High society, sometimes simply society, is the behavior and lifestyle of people with the highest levels of wealth and social status. It includes their related affiliations, social events and practices. Upscale social clubs were open to men based on assessments of their ranking and role within high society.  In American high society, the Social Register was traditionally a key resource for identifying qualified members. For a global perspective, see upper class. The quality of housing, clothing, servants and dining were visible marks of membership.

History

19th century 
The term became common in the late 19th century, especially when the newly rich arrived in key cities such as New York City, Boston, and Newport, Rhode Island, built great mansions and sponsored highly publicized parties. The media lavished attention on them, especially when newspapers devoted whole sections to weddings, funerals, parties and other events sponsored by the local high society. In major cities, a Social Register was published that listed the names and addresses of people who properly belonged. Informal identifiers appeared, such as the "upper tens" in mid-19th century New York City, or "the 400," Ward McAllister's late 19th-century term for the number of people Mrs. William Backhouse Astor, Jr's ballroom could supposedly accommodate, although the actual number was 273.

Debutantes are young female members of high society being officially presented for the first time, at debutante balls or cotillions. An example of a high society debutante ball is the prestigious International Debutante Ball at the Waldorf Astoria Hotel in New York City.

Gold and silver mining, in the mid 19th century brought enormous wealth overnight to certain small towns such as Central City, Colorado and Leadville, Colorado. The new rich typically build a lavish opera house in the mining town, but then moved to a major city, especially Denver or San Francisco, where their wealth could be more suitably displayed and enjoyed.   Given conventional gender roles that were dominant in society, the men attended to business affairs, while women generally took charge of comings and goings and doings in high society.

Starting with the Stuyvesant luxury apartment house that opened in 1869, and The Dakota in 1884, affluent New Yorkers discovered the advantages of apartment living, where a full-time staff handled the upkeep and maintenance, as well as security.

In most French cities the very rich, often holding an old aristocratic title, maintained an elaborate high society well into the 20th century. Hiring ten to twenty servants demonstrated the taste for conspicuous consumption. The richest households in Paris typically employed 30 servants.  After 1945 the supply of servants dried up and there was a move to smaller inner city apartments in elite neighborhoods.

20th century

21st century 
High society is less visible in the 21st century—privacy is much more valued, and the very expensive housing is not as conspicuous to ordinary pedestrians as the famous old mansions. There are far fewer servants, but much more attention to security. Remote ski resorts in places like Vail and Aspen are especially popular with high society.  However, the rise of social media services such as Instagram and Facebook has given a new outlet to practices of conspicuous consumption that characterize the upper class.

> [TASK DETAILS]: Could you take the passage on high society further, picking up after its final sentence? The items after this passage come from a different source.

> [DATA RECORDS]:
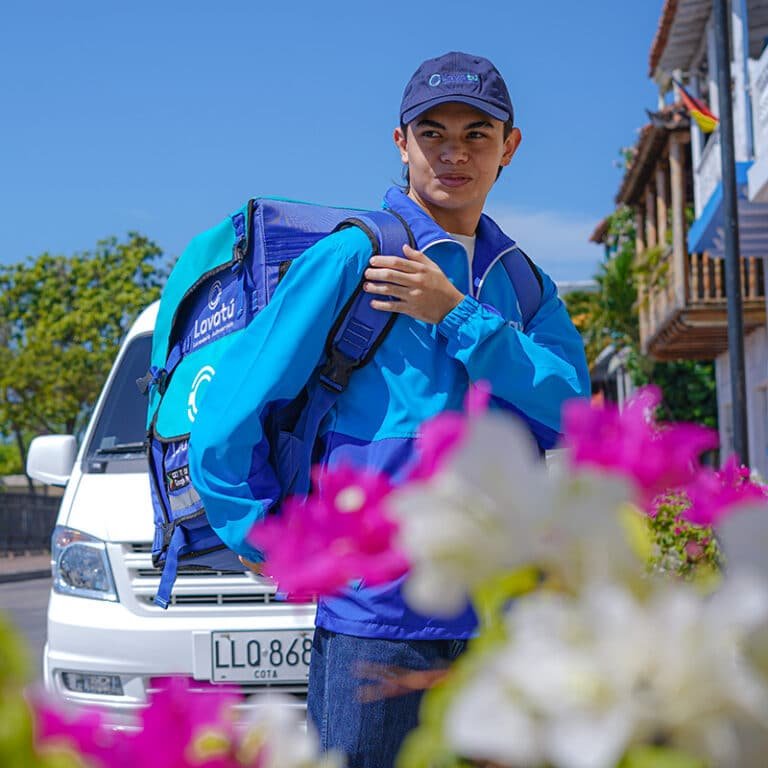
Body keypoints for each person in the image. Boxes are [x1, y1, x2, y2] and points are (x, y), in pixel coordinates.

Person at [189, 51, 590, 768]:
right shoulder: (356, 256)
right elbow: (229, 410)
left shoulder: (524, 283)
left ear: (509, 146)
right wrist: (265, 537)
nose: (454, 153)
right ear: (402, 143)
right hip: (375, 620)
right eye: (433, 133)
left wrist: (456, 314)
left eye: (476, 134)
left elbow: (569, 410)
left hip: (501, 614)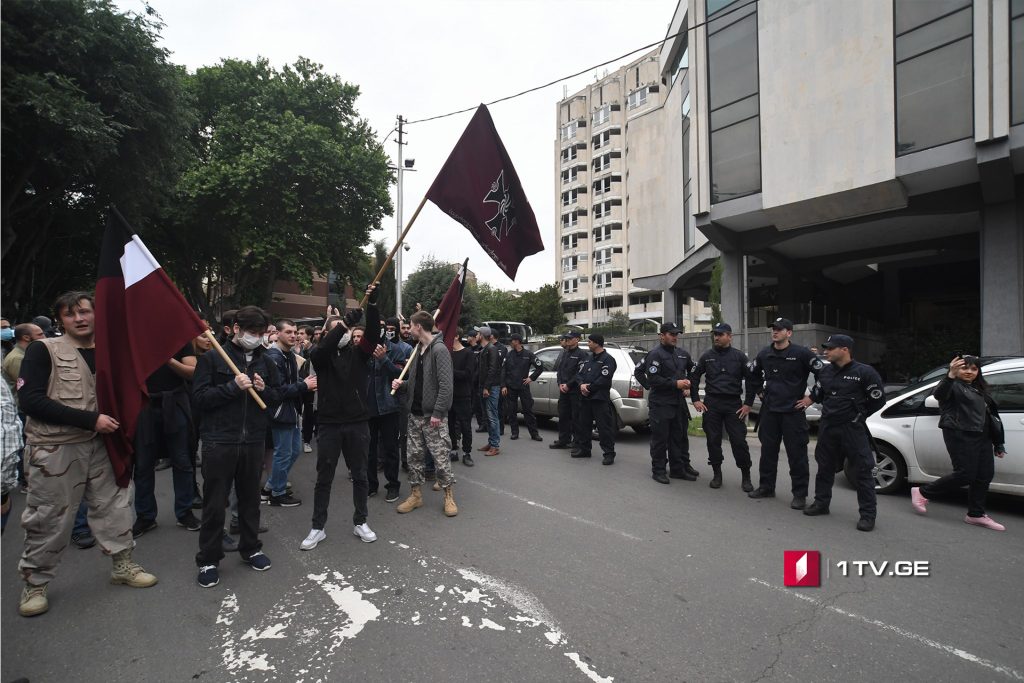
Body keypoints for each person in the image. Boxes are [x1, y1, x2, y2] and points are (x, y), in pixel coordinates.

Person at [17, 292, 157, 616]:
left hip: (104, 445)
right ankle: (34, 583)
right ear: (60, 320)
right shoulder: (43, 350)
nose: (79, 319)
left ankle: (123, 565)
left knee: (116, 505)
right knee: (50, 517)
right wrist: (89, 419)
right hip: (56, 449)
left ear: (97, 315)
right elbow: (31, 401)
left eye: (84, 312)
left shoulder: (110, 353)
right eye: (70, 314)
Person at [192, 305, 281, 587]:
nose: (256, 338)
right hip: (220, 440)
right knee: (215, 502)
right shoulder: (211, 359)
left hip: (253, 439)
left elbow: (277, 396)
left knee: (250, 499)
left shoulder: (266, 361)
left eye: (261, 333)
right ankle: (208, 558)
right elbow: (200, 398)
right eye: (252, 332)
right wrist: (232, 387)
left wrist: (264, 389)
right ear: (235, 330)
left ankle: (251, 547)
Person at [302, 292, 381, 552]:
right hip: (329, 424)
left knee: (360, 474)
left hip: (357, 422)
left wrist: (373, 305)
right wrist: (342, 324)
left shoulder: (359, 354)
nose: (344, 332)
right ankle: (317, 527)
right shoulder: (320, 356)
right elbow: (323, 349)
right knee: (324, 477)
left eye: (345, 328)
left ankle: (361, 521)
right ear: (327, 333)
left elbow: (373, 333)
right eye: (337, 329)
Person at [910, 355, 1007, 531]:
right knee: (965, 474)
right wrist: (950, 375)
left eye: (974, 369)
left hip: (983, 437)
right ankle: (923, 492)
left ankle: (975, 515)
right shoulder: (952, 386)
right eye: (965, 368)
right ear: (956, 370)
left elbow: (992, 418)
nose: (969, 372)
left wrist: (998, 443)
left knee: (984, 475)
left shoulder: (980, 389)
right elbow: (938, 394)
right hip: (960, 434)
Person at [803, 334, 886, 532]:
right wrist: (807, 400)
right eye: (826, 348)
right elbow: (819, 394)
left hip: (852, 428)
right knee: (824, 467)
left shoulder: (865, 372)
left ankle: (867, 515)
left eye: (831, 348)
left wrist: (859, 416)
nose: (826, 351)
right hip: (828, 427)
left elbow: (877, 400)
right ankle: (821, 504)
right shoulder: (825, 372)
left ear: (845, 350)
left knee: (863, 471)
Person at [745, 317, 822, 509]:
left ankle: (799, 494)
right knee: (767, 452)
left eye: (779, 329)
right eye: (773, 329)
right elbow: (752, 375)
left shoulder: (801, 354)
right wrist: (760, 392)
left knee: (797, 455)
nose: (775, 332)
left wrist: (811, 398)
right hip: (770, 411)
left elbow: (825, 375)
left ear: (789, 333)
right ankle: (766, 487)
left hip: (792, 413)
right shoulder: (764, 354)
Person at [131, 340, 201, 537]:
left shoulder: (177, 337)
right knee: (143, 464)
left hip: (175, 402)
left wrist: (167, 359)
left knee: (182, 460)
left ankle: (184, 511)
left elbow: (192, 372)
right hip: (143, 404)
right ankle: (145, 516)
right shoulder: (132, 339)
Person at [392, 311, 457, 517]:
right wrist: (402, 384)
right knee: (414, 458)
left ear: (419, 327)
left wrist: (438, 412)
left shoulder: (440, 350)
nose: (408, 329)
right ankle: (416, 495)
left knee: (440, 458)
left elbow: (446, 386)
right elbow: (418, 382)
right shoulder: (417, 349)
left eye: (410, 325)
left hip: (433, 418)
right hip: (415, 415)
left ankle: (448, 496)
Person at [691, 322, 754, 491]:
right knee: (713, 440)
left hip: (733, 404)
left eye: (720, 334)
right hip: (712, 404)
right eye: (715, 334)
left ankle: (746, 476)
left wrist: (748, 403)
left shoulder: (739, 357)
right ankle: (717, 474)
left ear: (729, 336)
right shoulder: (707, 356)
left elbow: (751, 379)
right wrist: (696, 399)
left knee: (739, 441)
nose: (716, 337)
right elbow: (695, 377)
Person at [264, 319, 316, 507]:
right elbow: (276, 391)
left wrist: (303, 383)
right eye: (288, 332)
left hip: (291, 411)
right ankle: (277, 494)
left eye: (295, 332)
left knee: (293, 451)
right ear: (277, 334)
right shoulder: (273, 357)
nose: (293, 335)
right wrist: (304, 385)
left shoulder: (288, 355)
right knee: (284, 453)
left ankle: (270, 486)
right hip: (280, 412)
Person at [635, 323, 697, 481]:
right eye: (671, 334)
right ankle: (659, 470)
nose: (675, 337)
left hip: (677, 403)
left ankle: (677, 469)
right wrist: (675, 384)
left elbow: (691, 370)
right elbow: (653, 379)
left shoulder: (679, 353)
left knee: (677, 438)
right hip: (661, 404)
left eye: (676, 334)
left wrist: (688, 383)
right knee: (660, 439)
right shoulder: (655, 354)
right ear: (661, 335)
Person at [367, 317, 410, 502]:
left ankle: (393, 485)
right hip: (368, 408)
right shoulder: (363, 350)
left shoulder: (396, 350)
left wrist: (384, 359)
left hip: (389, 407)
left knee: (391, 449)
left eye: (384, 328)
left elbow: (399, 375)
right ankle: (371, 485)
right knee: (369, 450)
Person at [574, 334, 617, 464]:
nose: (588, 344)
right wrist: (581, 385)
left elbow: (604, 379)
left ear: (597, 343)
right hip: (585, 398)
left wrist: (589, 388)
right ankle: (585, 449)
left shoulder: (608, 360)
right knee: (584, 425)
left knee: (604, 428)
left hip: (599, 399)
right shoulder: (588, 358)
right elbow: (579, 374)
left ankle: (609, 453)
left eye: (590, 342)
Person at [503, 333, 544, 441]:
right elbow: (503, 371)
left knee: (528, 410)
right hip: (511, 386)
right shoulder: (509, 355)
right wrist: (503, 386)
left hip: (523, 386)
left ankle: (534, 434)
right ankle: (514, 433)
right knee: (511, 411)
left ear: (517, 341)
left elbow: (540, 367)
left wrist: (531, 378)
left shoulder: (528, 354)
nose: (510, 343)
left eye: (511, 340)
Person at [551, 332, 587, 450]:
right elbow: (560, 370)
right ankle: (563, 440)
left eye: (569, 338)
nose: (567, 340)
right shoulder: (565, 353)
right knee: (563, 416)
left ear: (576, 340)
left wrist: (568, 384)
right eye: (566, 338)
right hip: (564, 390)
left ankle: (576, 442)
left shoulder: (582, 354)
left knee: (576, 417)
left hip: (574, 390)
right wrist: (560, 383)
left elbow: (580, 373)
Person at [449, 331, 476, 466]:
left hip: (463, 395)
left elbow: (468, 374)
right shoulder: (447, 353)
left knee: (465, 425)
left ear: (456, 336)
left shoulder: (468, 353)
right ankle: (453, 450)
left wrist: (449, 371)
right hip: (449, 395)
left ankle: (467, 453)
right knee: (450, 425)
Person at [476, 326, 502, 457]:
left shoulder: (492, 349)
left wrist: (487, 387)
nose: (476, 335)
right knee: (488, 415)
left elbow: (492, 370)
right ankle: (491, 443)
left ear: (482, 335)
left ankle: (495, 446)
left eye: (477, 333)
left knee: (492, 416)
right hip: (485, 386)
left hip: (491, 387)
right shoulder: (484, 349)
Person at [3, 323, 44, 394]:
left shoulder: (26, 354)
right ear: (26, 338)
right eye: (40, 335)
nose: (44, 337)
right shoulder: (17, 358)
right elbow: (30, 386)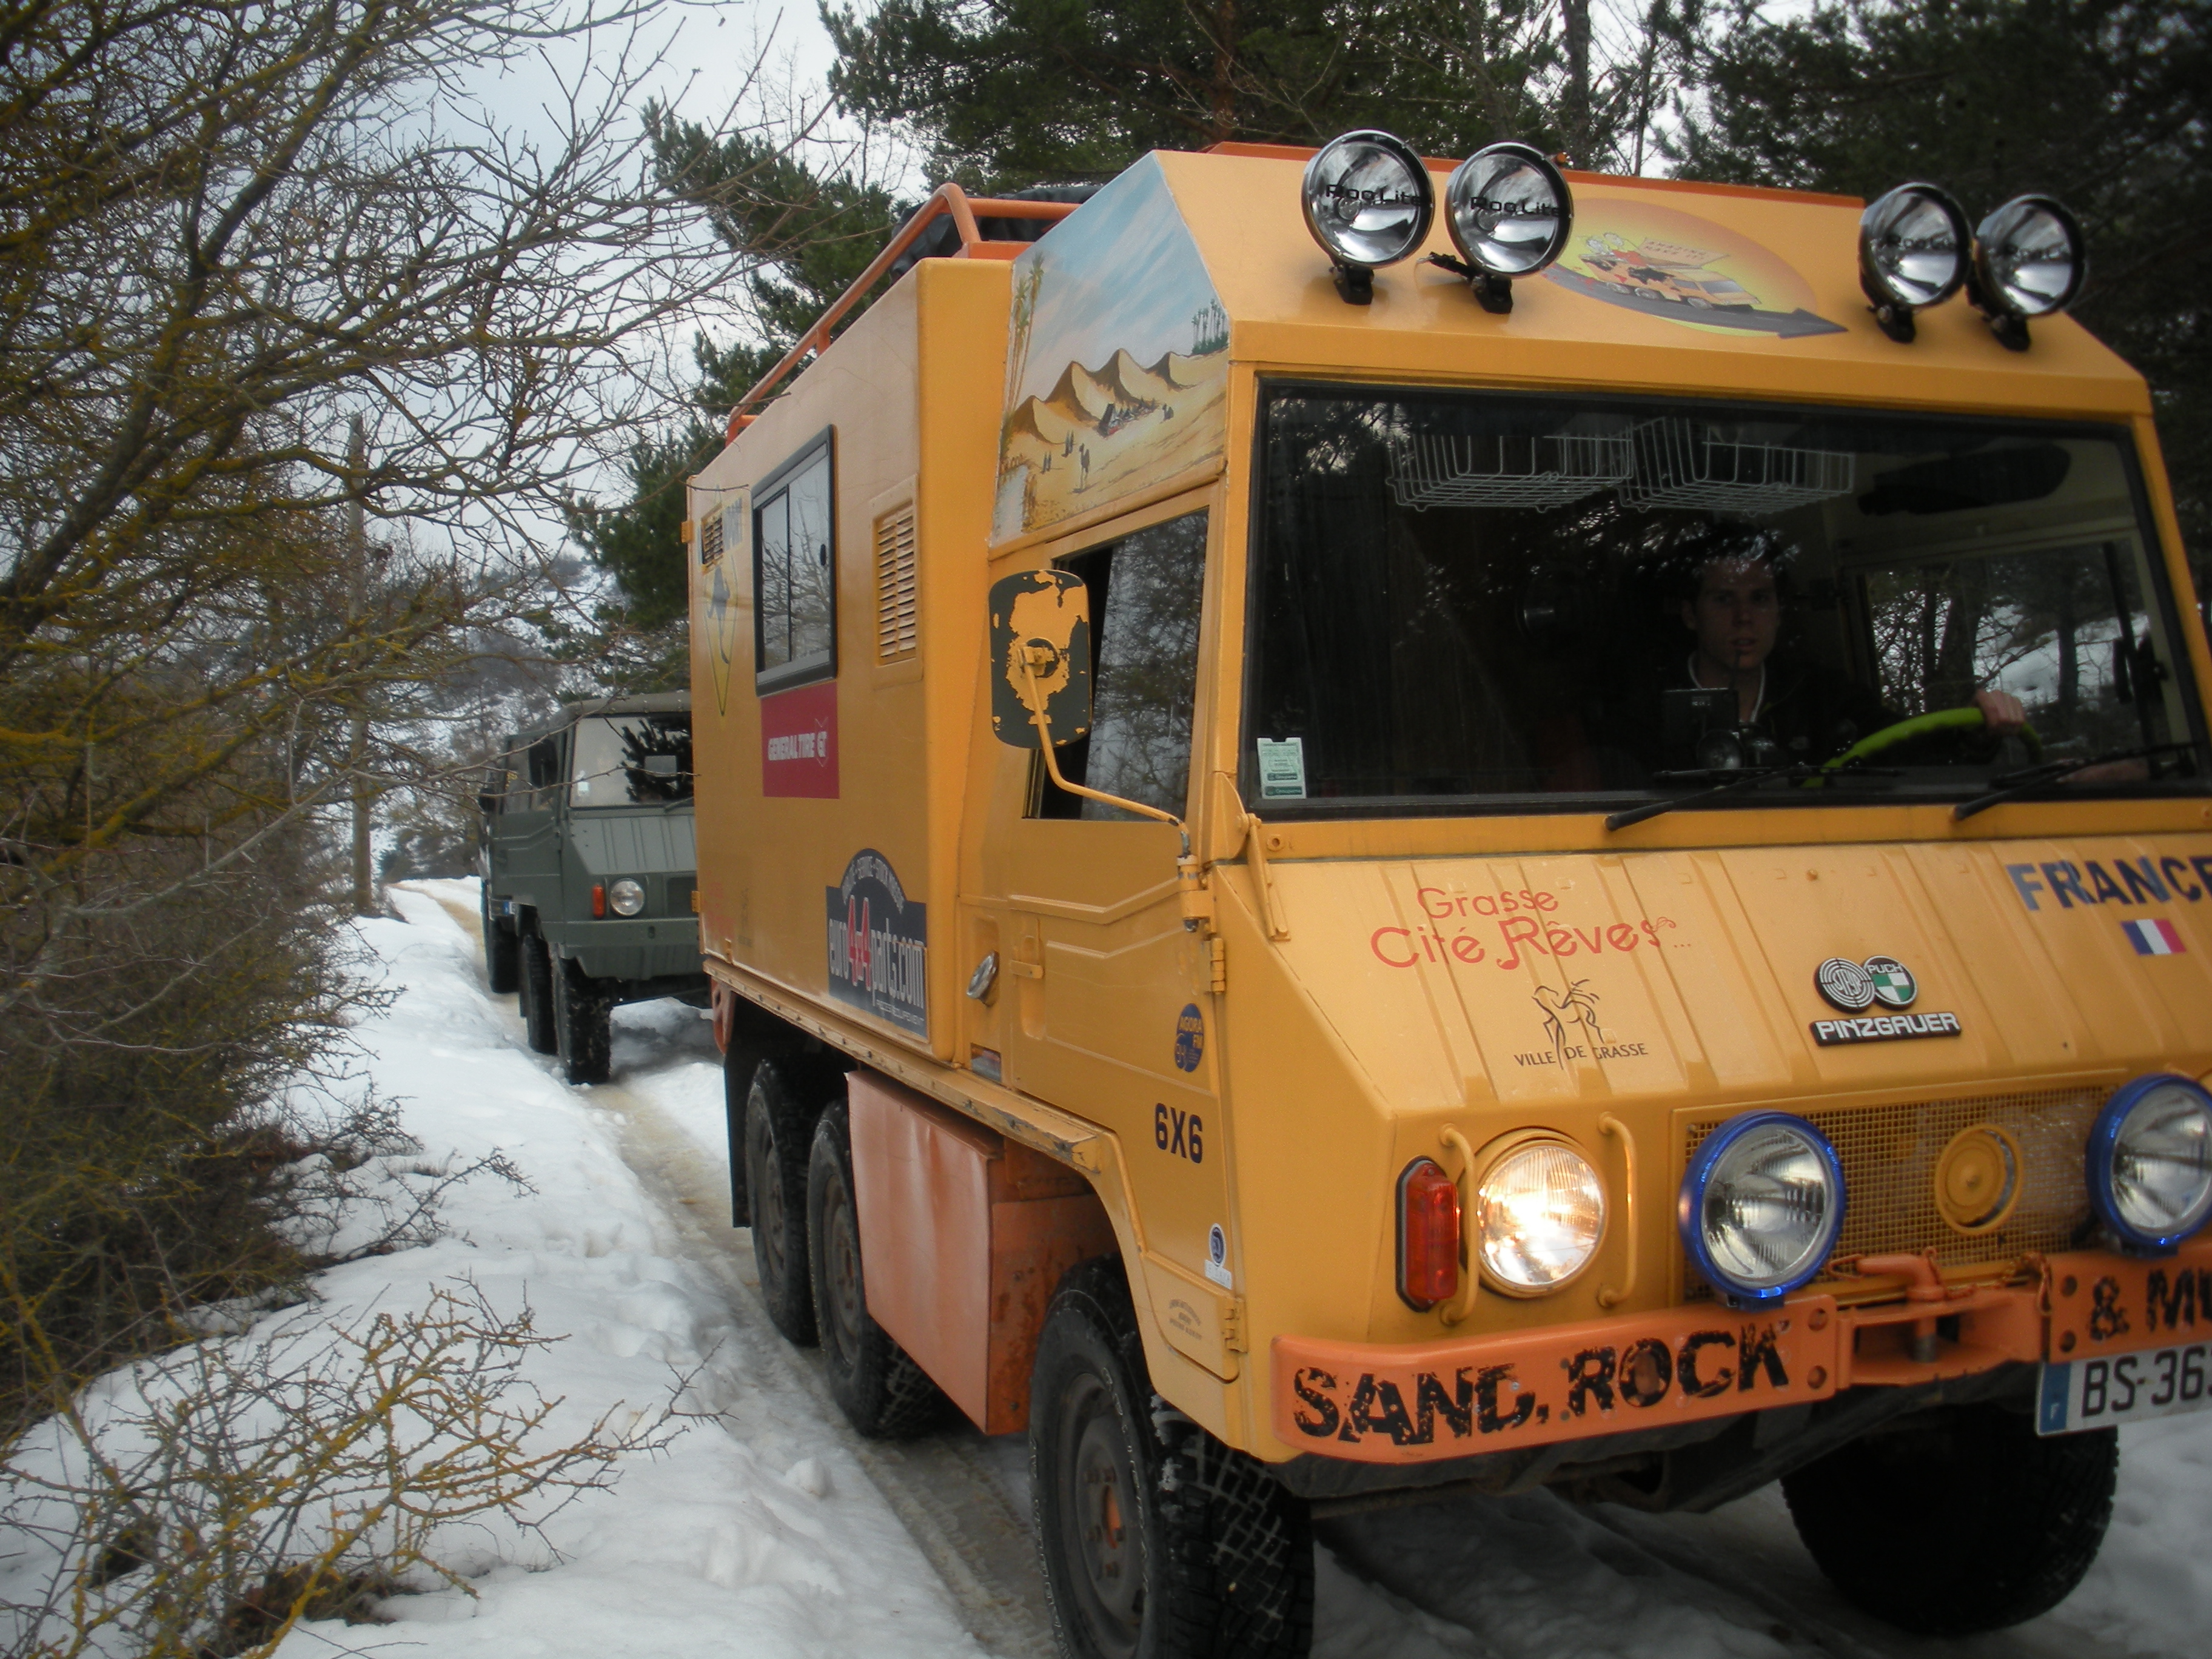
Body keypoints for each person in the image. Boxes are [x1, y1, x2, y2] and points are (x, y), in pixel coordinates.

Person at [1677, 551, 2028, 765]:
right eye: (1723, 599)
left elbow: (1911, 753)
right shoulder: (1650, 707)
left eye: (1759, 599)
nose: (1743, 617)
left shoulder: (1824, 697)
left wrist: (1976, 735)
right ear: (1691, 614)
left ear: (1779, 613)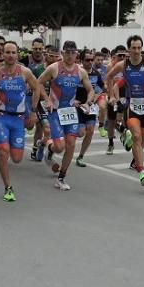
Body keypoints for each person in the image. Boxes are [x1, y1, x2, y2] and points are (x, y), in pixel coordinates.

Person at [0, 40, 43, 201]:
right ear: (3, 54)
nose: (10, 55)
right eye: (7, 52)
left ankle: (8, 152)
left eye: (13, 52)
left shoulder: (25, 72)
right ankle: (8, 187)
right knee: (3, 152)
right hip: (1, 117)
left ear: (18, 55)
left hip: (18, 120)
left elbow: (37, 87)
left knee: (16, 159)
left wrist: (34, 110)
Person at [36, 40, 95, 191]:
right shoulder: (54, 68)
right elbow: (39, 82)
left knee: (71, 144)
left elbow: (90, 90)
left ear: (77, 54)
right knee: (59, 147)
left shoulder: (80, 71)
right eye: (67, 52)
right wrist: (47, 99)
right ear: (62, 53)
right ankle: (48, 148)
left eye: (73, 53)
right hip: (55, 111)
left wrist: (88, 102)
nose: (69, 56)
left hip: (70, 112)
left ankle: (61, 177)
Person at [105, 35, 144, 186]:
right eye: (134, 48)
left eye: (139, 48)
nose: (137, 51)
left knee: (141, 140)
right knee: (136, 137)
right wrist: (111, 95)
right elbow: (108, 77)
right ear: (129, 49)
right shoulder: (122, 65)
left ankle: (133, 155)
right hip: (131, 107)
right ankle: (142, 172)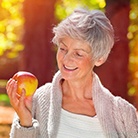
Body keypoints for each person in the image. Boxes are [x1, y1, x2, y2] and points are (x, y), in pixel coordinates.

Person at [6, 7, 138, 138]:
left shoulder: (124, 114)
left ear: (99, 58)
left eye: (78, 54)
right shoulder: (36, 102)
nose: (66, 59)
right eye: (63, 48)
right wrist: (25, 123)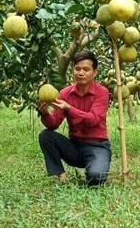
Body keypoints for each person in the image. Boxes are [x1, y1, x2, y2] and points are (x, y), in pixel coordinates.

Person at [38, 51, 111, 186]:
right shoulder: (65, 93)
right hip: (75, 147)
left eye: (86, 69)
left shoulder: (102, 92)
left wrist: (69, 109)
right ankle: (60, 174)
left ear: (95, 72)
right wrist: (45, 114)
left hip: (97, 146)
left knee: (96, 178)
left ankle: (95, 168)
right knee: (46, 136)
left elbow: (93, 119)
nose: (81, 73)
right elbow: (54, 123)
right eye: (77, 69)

> [WRITTEN ANSWER]:
Philanthropy is a high-prestige activity in high society. Sociologist Francie Ostrower states:

The wealthy take philanthropy and adapt it into an entire way of life that serves as a vehicle for the social and cultural life of their class. This is reflected in the widespread popularity of educational and cultural causes among donors.

Art 

Art in this time was almost exclusively linked to the possession of money. The art of high society focused greatly on absorbing cultures from around the world, and referencing great architecture from the past, and commissioning artists that were from Europe. The culture was to possess knowledge and artifacts from other cultures or at least replicated it very well.

Acquiring rare and valuable items was another way of high society representing its prestige. Art was also a way of representing taste level and someone's ability to commission the right artist or chose the best piece to have installed in their homes.

Portraiture 
Portrait painters were in high demand in London.  Meanwhile, the smaller corps of American artists shifted their focus from painting the great landscapes of America to making portraits of great Americans.  However art historians generally ignored the society artists such as John Singer Sargent (1856–1925) until the late 20th century.

Portraiture became the most common art in order for people in high society to record and have evidence of their accomplishment and valuable possessions.

New York City started its Great Portrait Exhibition, focused on high society. The exhibition became a place for people to see Who's Who in New York City high society and focused more on the names of the people in the portraits rather than the quality of the portraits. The art community changed its focus to portraiture and became a tight-knit circle of patrons (who were, more often than not, also subjects), artists, and critics.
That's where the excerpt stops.